Your goal
Copy each of the items below word for word.
[START OF Input for this task]
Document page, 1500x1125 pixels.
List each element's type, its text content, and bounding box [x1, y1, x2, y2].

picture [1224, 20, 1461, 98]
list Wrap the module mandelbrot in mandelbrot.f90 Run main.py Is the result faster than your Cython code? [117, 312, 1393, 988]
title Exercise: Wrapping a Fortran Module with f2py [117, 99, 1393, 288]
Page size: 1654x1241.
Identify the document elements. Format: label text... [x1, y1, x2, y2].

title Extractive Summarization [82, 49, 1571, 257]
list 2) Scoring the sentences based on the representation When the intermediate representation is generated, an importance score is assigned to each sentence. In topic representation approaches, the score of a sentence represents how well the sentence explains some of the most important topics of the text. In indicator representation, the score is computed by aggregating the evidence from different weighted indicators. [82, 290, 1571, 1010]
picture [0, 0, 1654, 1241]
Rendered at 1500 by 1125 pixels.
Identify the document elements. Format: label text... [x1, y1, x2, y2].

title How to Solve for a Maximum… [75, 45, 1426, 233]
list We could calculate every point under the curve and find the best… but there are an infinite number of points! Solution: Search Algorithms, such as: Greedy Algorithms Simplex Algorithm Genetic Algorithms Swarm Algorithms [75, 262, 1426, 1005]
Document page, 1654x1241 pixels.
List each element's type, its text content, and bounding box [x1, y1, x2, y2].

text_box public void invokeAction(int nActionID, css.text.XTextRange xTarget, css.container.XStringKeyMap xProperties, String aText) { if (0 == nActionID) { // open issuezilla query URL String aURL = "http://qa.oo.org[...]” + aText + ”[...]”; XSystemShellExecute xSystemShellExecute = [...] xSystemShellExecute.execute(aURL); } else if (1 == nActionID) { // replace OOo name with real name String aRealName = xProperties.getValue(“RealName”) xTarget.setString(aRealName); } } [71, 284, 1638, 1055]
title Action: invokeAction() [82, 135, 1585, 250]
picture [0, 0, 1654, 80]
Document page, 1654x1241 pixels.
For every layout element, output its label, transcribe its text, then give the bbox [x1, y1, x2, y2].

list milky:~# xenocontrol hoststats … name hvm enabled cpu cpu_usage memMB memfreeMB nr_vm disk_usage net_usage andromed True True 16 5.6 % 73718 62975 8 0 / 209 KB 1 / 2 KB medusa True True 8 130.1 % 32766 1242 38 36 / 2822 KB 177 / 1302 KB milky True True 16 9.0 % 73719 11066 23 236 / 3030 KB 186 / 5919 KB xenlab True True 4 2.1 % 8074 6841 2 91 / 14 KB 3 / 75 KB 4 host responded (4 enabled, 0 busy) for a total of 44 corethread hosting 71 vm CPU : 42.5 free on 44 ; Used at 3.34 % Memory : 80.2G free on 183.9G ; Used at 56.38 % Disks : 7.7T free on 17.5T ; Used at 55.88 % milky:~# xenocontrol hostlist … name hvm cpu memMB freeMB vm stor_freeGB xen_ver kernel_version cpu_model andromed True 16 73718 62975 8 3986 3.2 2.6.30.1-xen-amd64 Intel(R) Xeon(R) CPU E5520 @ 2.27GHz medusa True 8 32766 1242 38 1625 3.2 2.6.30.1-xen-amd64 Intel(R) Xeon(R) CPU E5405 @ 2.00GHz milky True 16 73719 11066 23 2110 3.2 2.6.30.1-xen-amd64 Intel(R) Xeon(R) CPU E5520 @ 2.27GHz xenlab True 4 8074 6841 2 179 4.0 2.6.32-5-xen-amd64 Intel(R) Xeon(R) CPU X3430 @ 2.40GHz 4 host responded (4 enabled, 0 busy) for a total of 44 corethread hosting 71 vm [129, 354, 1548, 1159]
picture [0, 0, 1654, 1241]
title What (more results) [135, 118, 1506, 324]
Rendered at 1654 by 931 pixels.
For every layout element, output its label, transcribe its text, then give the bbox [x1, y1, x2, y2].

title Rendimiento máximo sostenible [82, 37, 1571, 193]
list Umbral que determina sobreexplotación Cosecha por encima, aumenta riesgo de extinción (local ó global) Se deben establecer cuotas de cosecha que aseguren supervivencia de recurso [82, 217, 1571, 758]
[END OF Input for this task]
Exercise output
Document page, 1500x1125 pixels.
List each element's type, its text content, and bounding box [x1, y1, x2, y2].

picture [1224, 20, 1461, 98]
list Wrap the module mandelbrot in mandelbrot.f90 Run main.py Is the result faster than your Cython code? [117, 312, 1393, 988]
title Exercise: Wrapping a Fortran Module with f2py [117, 99, 1393, 288]
Page size: 1654x1241.
Identify the document elements. Format: label text... [x1, y1, x2, y2].

title Extractive Summarization [82, 49, 1571, 257]
list 2) Scoring the sentences based on the representation When the intermediate representation is generated, an importance score is assigned to each sentence. In topic representation approaches, the score of a sentence represents how well the sentence explains some of the most important topics of the text. In indicator representation, the score is computed by aggregating the evidence from different weighted indicators. [82, 290, 1571, 1010]
picture [0, 0, 1654, 1241]
Rendered at 1500 by 1125 pixels.
Identify the document elements. Format: label text... [x1, y1, x2, y2].

title How to Solve for a Maximum… [75, 45, 1426, 233]
list We could calculate every point under the curve and find the best… but there are an infinite number of points! Solution: Search Algorithms, such as: Greedy Algorithms Simplex Algorithm Genetic Algorithms Swarm Algorithms [75, 262, 1426, 1005]
Document page, 1654x1241 pixels.
List each element's type, its text content, and bounding box [x1, y1, x2, y2].

text_box public void invokeAction(int nActionID, css.text.XTextRange xTarget, css.container.XStringKeyMap xProperties, String aText) { if (0 == nActionID) { // open issuezilla query URL String aURL = "http://qa.oo.org[...]” + aText + ”[...]”; XSystemShellExecute xSystemShellExecute = [...] xSystemShellExecute.execute(aURL); } else if (1 == nActionID) { // replace OOo name with real name String aRealName = xProperties.getValue(“RealName”) xTarget.setString(aRealName); } } [71, 284, 1638, 1055]
title Action: invokeAction() [82, 135, 1585, 250]
picture [0, 0, 1654, 80]
Document page, 1654x1241 pixels.
For every layout element, output its label, transcribe its text, then give the bbox [x1, y1, x2, y2].

list milky:~# xenocontrol hoststats … name hvm enabled cpu cpu_usage memMB memfreeMB nr_vm disk_usage net_usage andromed True True 16 5.6 % 73718 62975 8 0 / 209 KB 1 / 2 KB medusa True True 8 130.1 % 32766 1242 38 36 / 2822 KB 177 / 1302 KB milky True True 16 9.0 % 73719 11066 23 236 / 3030 KB 186 / 5919 KB xenlab True True 4 2.1 % 8074 6841 2 91 / 14 KB 3 / 75 KB 4 host responded (4 enabled, 0 busy) for a total of 44 corethread hosting 71 vm CPU : 42.5 free on 44 ; Used at 3.34 % Memory : 80.2G free on 183.9G ; Used at 56.38 % Disks : 7.7T free on 17.5T ; Used at 55.88 % milky:~# xenocontrol hostlist … name hvm cpu memMB freeMB vm stor_freeGB xen_ver kernel_version cpu_model andromed True 16 73718 62975 8 3986 3.2 2.6.30.1-xen-amd64 Intel(R) Xeon(R) CPU E5520 @ 2.27GHz medusa True 8 32766 1242 38 1625 3.2 2.6.30.1-xen-amd64 Intel(R) Xeon(R) CPU E5405 @ 2.00GHz milky True 16 73719 11066 23 2110 3.2 2.6.30.1-xen-amd64 Intel(R) Xeon(R) CPU E5520 @ 2.27GHz xenlab True 4 8074 6841 2 179 4.0 2.6.32-5-xen-amd64 Intel(R) Xeon(R) CPU X3430 @ 2.40GHz 4 host responded (4 enabled, 0 busy) for a total of 44 corethread hosting 71 vm [129, 354, 1548, 1159]
picture [0, 0, 1654, 1241]
title What (more results) [135, 118, 1506, 324]
Rendered at 1654 by 931 pixels.
For every layout element, output its label, transcribe its text, then give the bbox [x1, y1, x2, y2].

title Rendimiento máximo sostenible [82, 37, 1571, 193]
list Umbral que determina sobreexplotación Cosecha por encima, aumenta riesgo de extinción (local ó global) Se deben establecer cuotas de cosecha que aseguren supervivencia de recurso [82, 217, 1571, 758]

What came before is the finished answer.